On top of the beef, I chose pinto beans and then watched with childlike glee as the monstrosity was pushed down so it would fit in the oven. After it came out of the oven, with a new crisped golden-brown color, it was placed into a pizza box. The size of nachos was staggering, with an almost Goliath amount of chips, cheese, and meat confronted me, spilling out of its cardboard confines.

The final toppings were the pico de gallo, crema, and guacamole; no nacho is complete without the right toppings. While I would have enjoyed perhaps some pickled red onion or jalapenos as toppings, the guac and pico assuaged me for now. With my pizza box full of nachos refusing to close, I made the game-time decision to dine in the Preserve (when in Rome…).

The nachos were a mountain. The middle of the nachos was stacked high with toppings, while the dry, sad, lonely chips fell to the side, clamoring to be given salvation via a dollop of guacamole or a smidge of loose meat falling from the peak of this culinary creation. The abandoned chips need not worry. I was there to use them as utensils: vessels for my further enjoyment of beef and cheese.


The entire eating experience, despite its necessity to be accompanied by a bevy of napkins, paper towels, and other hand cleaning devices, was bountiful to say the least. The middle chips, so covered in meat, cheese, and beans that sometimes a fork was required to eat them, gave me the filling I needed.

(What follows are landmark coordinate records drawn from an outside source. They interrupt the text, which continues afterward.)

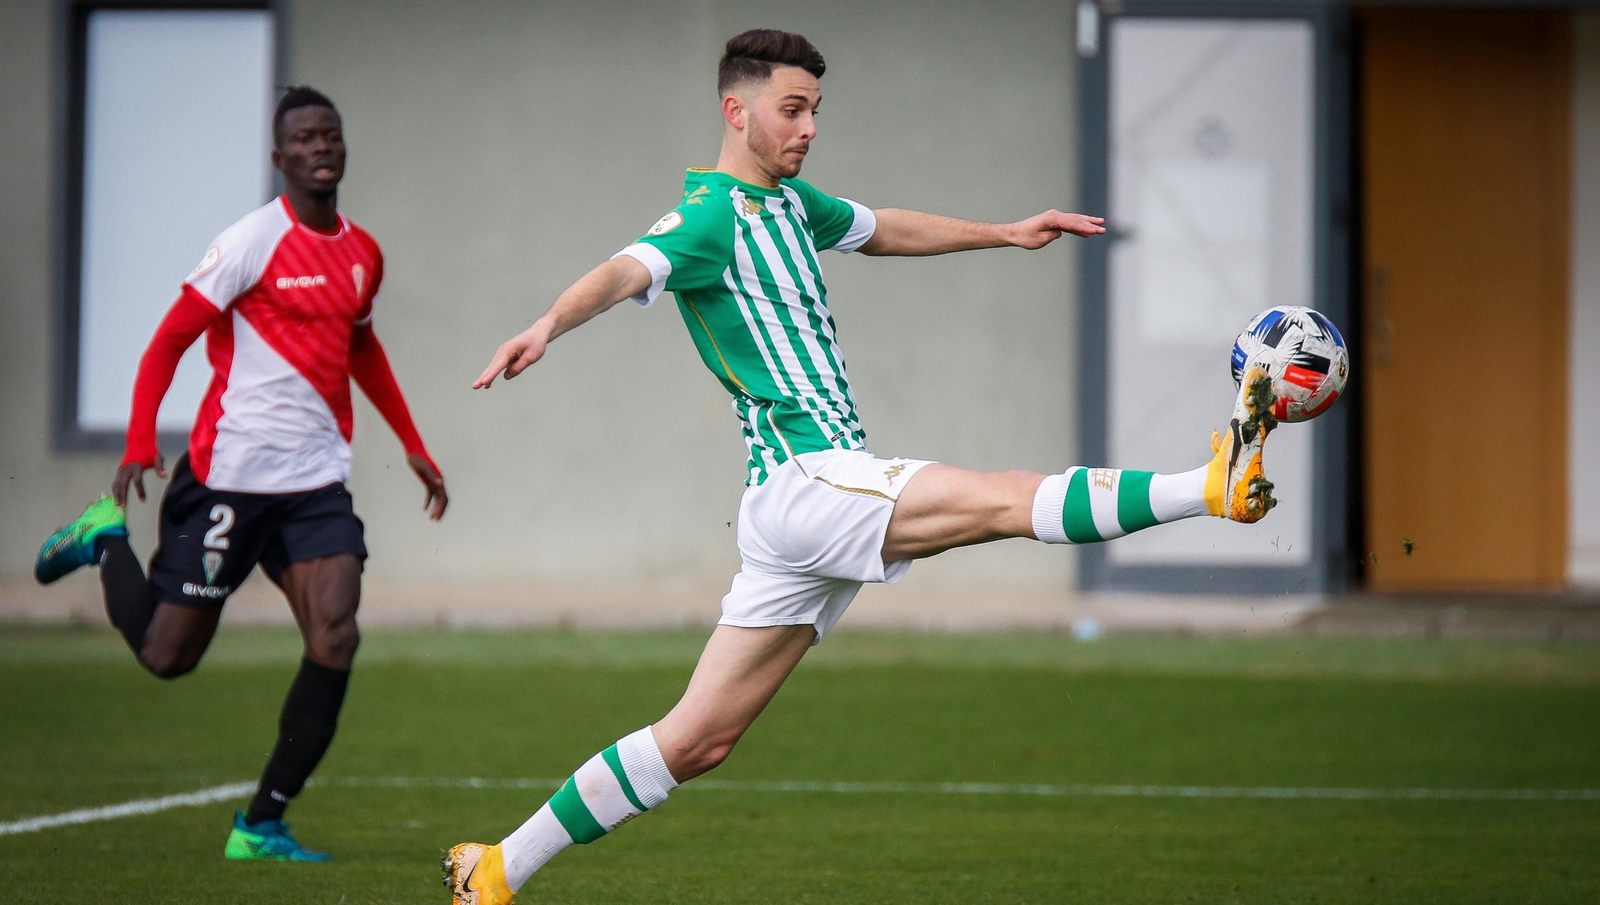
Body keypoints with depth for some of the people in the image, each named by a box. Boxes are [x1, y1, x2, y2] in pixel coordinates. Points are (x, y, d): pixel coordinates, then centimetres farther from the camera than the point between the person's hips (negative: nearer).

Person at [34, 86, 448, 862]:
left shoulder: (362, 254, 11)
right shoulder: (253, 242, -10)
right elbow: (169, 341, -8)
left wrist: (412, 448, 29)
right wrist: (139, 446, -18)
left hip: (317, 481, 5)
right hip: (230, 473, -5)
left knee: (335, 638, -14)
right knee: (167, 654, 2)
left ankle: (262, 824, -4)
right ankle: (107, 540, 33)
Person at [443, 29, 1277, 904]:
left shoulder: (786, 201, 19)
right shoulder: (711, 214, -9)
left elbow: (882, 230, 37)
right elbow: (629, 271, -28)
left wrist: (1006, 232, 39)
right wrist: (549, 324, -47)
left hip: (824, 490, 9)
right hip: (808, 478, -9)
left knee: (695, 740, 8)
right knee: (1010, 500, -19)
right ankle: (1216, 486, -24)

Meanwhile, the naked, crisped border chips provided the salty satisfaction of light snacking when I needed a rest from the heavy onslaught of fully loaded chips that my mouth was receiving.

By the time I was full, I had barely made a dent in the Nachos Grande. Not to waste food, however, I saved my pizza box (I had eaten enough to make it close, at least) in the fridge. The nachos provided me with enough food to feed myself for lunch and dinner the next day (with the help of an air fryer, truly the best way to reheat nachos).

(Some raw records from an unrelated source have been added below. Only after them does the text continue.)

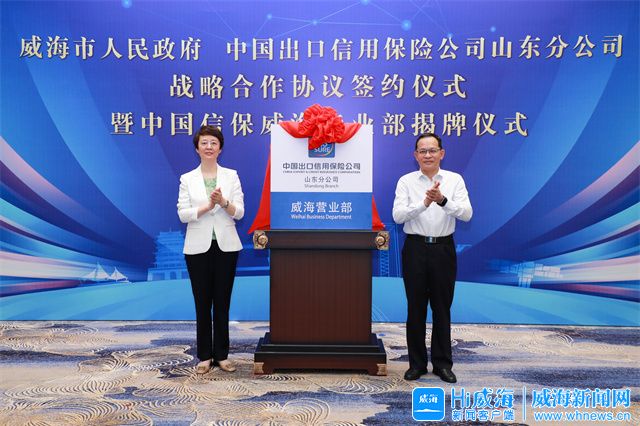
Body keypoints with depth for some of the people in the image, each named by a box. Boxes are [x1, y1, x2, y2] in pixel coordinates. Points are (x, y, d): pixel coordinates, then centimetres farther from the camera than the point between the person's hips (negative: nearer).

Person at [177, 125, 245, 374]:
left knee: (222, 302, 6)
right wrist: (207, 206, -20)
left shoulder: (231, 176, 4)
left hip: (226, 246, 0)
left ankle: (221, 355, 18)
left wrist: (223, 202, -22)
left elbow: (239, 212, -3)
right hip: (198, 247, 0)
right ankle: (205, 356, 19)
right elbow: (182, 214, -5)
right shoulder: (187, 179, 4)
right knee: (202, 303, 6)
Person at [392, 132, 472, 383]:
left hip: (443, 248, 0)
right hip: (415, 249, 0)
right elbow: (398, 216, -10)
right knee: (416, 308, 7)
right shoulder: (406, 181, 2)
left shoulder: (454, 180, 3)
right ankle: (417, 363, 20)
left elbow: (466, 214, -9)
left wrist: (443, 200, -26)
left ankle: (443, 363, 21)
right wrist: (423, 203, -25)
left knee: (442, 308, 8)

All in all, the Preserve has done something I’ve yet to see accomplished by Colorado College food services: They have offered students a bargain. For $15 (of fake, monopoly-esque Gold Card money) students can have enough food to last them three or more meals; or could also share the nachos as a communal meal. While I am sure the shredded chicken would provide an adequate fix as well, there is something that feels truly more “Grande” about these nachos when they are adorned with ground beef.

However, if you choose to enjoy this feast, make sure you do so with reflection. Remember what it took for us, as a community, as a school, and as a society to get to this point. Humanity started with nothing but the natural elements. And, somehow, we’ve ended up here – with The Preserve’s Nachos Grande.